## [Brief]
The answer must be an exact printing of every record below, with the pictures omitted.

Detected change data:
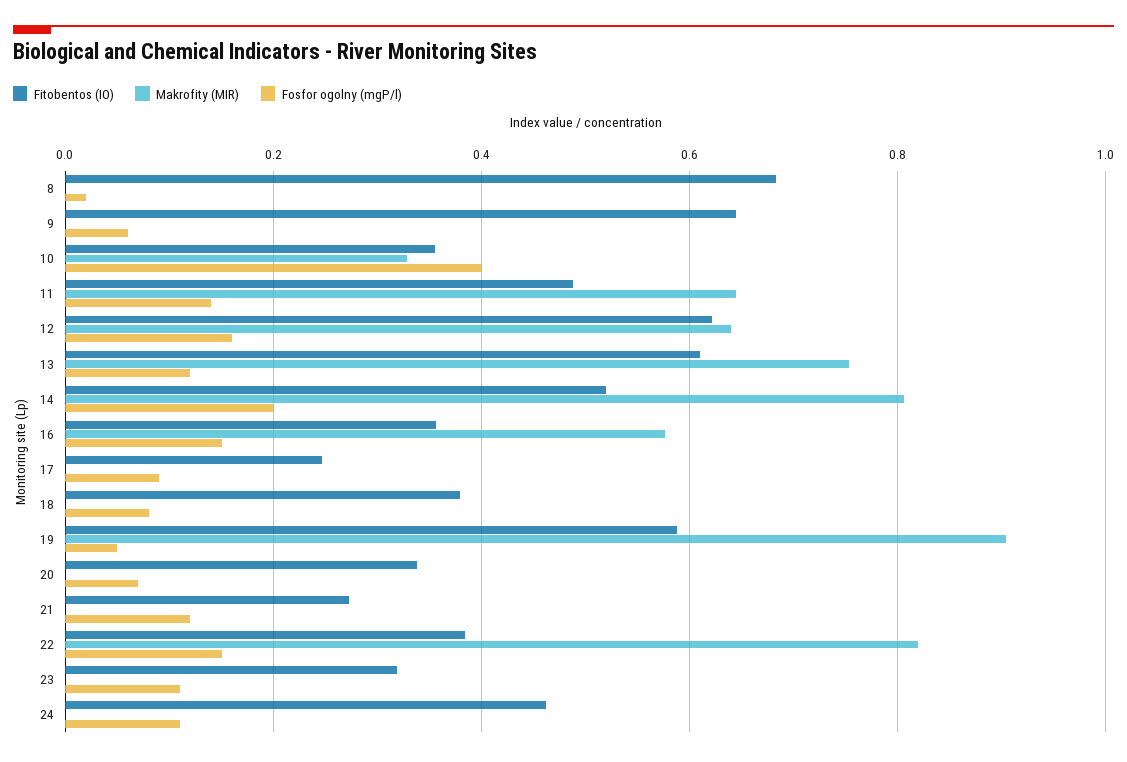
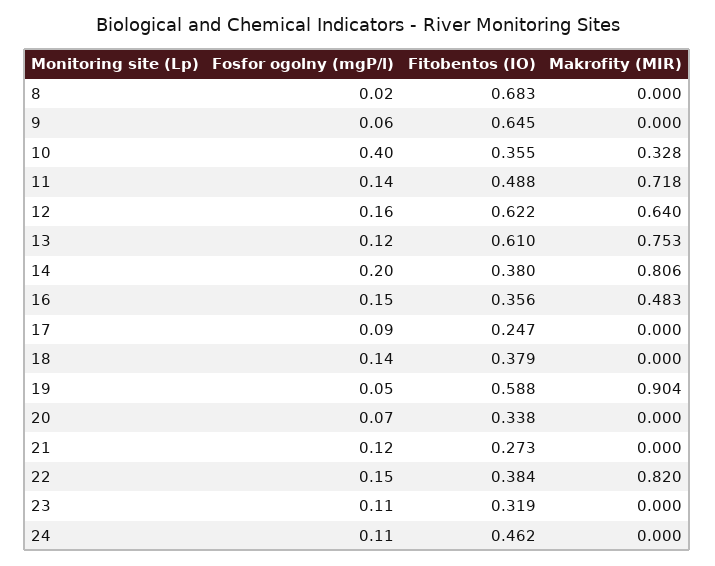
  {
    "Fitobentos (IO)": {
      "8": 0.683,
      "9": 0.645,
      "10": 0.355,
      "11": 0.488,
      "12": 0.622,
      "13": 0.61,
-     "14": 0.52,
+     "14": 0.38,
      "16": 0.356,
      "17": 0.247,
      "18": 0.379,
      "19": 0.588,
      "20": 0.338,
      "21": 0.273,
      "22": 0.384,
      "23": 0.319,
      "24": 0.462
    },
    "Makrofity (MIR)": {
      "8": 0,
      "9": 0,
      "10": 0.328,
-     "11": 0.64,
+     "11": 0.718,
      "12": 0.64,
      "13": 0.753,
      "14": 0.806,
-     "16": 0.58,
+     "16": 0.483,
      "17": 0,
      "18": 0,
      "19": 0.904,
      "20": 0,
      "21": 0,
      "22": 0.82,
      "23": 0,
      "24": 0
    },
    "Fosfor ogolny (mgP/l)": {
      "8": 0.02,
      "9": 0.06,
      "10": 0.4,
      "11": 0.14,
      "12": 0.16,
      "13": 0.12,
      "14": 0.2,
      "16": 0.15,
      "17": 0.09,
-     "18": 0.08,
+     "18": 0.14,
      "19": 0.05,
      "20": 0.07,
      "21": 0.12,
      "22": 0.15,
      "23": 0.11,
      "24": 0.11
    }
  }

## [Output of the task]
  {
    "Fitobentos (IO)": {
      "8": 0.683,
      "9": 0.645,
      "10": 0.355,
      "11": 0.488,
      "12": 0.622,
      "13": 0.61,
-     "14": 0.52,
+     "14": 0.38,
      "16": 0.356,
      "17": 0.247,
      "18": 0.379,
      "19": 0.588,
      "20": 0.338,
      "21": 0.273,
      "22": 0.384,
      "23": 0.319,
      "24": 0.462
    },
    "Makrofity (MIR)": {
      "8": 0,
      "9": 0,
      "10": 0.328,
-     "11": 0.64,
+     "11": 0.718,
      "12": 0.64,
      "13": 0.753,
      "14": 0.806,
-     "16": 0.58,
+     "16": 0.483,
      "17": 0,
      "18": 0,
      "19": 0.904,
      "20": 0,
      "21": 0,
      "22": 0.82,
      "23": 0,
      "24": 0
    },
    "Fosfor ogolny (mgP/l)": {
      "8": 0.02,
      "9": 0.06,
      "10": 0.4,
      "11": 0.14,
      "12": 0.16,
      "13": 0.12,
      "14": 0.2,
      "16": 0.15,
      "17": 0.09,
-     "18": 0.08,
+     "18": 0.14,
      "19": 0.05,
      "20": 0.07,
      "21": 0.12,
      "22": 0.15,
      "23": 0.11,
      "24": 0.11
    }
  }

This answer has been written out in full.